Magnetic stimuli-responsive delivery of BMP-2 and SDF-1α from two compartment hydrogel system to recruit mouse mesenchymal stem cells (mMSCs). (Reproduced with permission from Madani et al. 2020.) (a) Images of two compartment magnetic-responsive gels. (b) Cumulative SDF-1α release from outer compartment of gel. (c) Magnetically triggered delayed delivery of BMP-2 from inner compartment of gels and its effect on 2D cell culture at 14 days. (d) ALP activities at 14 days. **Indicates statistically significant difference (p < 0.01)

6 Conclusions

Polymeric materials and nanomaterials fabricated from both natural and synthetic polymers have been employed as drug delivery carriers to enhance bone regeneration. Advancement in polymer engineering has resulted in the development of diverse polymeric structures and smart drug delivery systems capable of tunable local delivery of growth factors/drugs to the defect site along with providing an ECM-mimicking structure to support cell growth and infiltration to enhance the osteogenic outcomes.
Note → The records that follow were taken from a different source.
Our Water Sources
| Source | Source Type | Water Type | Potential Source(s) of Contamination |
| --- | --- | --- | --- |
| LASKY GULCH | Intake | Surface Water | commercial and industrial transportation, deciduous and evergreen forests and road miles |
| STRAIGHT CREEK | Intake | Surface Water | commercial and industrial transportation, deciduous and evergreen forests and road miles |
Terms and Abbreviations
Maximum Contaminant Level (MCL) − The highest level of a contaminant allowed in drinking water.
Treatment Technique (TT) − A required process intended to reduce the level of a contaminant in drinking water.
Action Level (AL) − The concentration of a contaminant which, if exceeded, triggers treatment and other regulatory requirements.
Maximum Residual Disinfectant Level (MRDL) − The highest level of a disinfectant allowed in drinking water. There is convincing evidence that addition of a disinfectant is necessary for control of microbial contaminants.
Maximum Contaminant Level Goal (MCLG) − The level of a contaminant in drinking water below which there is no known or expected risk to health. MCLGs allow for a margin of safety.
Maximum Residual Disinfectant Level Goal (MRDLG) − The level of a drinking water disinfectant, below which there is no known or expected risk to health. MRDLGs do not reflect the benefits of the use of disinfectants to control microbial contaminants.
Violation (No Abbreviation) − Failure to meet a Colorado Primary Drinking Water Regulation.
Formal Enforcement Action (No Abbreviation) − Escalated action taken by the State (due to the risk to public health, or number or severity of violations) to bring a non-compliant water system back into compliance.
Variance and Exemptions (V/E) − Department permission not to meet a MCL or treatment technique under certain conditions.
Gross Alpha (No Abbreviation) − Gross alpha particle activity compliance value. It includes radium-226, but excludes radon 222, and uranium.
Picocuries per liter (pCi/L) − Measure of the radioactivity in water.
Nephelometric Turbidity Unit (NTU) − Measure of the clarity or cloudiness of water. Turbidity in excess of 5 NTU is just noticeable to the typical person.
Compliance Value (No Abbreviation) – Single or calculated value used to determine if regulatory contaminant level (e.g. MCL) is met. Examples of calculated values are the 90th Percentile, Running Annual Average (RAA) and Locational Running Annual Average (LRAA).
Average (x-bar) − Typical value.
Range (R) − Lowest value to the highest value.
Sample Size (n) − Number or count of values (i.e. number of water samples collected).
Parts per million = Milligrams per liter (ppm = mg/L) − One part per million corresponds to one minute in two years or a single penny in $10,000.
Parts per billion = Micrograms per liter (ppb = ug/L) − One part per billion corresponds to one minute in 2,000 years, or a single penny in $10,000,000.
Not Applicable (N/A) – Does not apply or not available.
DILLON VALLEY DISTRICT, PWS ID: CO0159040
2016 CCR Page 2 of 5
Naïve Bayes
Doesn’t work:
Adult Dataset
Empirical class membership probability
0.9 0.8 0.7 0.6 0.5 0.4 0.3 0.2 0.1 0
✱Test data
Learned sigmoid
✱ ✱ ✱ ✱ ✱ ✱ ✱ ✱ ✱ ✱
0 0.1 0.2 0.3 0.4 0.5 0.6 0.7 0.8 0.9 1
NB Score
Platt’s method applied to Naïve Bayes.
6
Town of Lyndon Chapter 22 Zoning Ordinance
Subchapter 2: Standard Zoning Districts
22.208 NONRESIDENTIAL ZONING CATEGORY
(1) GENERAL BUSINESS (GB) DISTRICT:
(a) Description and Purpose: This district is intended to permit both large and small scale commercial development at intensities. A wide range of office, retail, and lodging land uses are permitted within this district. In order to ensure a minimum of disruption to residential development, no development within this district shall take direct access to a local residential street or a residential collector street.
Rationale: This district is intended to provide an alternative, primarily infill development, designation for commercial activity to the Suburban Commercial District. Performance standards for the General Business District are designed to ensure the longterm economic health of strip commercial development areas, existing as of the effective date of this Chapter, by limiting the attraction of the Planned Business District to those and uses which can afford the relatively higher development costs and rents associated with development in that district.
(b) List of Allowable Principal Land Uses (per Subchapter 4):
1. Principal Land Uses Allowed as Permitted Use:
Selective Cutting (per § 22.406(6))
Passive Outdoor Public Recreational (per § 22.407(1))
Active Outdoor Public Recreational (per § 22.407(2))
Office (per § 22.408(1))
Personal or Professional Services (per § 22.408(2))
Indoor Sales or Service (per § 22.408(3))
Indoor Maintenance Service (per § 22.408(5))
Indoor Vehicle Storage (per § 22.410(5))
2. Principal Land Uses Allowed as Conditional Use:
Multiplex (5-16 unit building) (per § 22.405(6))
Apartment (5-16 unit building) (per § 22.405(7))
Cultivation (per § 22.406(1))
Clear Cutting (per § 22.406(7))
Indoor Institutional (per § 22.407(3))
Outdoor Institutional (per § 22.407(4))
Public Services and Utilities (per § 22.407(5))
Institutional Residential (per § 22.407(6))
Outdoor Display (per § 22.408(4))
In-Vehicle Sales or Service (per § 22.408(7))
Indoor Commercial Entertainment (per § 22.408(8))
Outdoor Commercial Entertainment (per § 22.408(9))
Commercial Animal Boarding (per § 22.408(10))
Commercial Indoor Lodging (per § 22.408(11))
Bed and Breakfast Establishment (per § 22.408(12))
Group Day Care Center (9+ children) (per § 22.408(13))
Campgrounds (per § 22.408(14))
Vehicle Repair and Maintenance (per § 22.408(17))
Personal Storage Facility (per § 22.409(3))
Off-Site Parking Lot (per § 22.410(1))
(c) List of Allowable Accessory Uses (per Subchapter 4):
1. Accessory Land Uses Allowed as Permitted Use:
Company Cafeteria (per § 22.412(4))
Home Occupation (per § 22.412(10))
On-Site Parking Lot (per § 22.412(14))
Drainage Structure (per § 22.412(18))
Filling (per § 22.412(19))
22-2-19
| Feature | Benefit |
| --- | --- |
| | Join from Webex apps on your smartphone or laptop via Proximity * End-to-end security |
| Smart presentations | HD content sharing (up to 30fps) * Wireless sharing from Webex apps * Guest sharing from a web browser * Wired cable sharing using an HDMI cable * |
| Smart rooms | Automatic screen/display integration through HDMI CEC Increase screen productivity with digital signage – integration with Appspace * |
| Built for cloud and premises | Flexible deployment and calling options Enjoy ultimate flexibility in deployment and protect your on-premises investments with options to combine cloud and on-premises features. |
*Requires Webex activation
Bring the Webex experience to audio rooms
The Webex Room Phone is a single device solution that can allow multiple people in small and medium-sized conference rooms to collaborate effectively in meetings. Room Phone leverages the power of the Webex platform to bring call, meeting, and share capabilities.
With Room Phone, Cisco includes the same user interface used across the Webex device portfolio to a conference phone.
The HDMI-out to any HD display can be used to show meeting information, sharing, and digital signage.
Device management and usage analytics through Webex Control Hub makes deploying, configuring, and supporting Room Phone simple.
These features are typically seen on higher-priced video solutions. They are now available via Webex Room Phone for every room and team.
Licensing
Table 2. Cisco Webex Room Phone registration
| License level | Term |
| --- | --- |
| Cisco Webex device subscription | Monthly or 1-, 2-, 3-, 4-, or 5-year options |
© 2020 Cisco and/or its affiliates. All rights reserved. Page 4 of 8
Growth factor/drug-loaded polymeric systems, like polymer-drug bioconjugates, nanoparticles, microparticles, micelles, nanofibers, hydrogels, polymeric scaffolds, multicomponent polymeric systems, and 3D-printed scaffolds, have shown promising results both in vitro and in vivo. The smart polymeric systems have been also used for the on-demand release of growth factors/drugs upon exposure to a stimulus. Advanced drug-loading techniques, like core-shell nanofibers, microparticles in hydrogel systems, and layer-by-layer loading, have been employed using different polymer-based systems to control the drug concentration and release kinetics. Dual/multiple bioactive factors and their sequential release have been investigated in order to mimic the natural microenvironment and phases of bone healing. Although multifunctional growth factor/drug carriers have been developed to overcome the challenges associated with bone regeneration, the design and development of a carrier mimicking the natural bone healing remains a challenge. Bone healing is a complex process that requires the involvement of multiple bioactive molecules at various phases of healing and, therefore, it is highly desirable to investigate multifunctional and multiresponsive hybrid materials mimicking the bone-healing process to overcome the challenges of bone regeneration. The stability and cost of growth factors also remains another major concern and, therefore, several combinations of angiogenic and osteogenic factors/drugs should be investigated using the biomaterials that can enhance the osteogenic outcomes while reducing the side effects of drugs by providing the controlled/sequential and sustained release. Difference in size and structure of grafts required for different patients or fracture sites require patient-specific customized grafts. Multifunctional and multiresponsive 3D-printed scaffolds must be investigated further for desired outcomes in bone regeneration.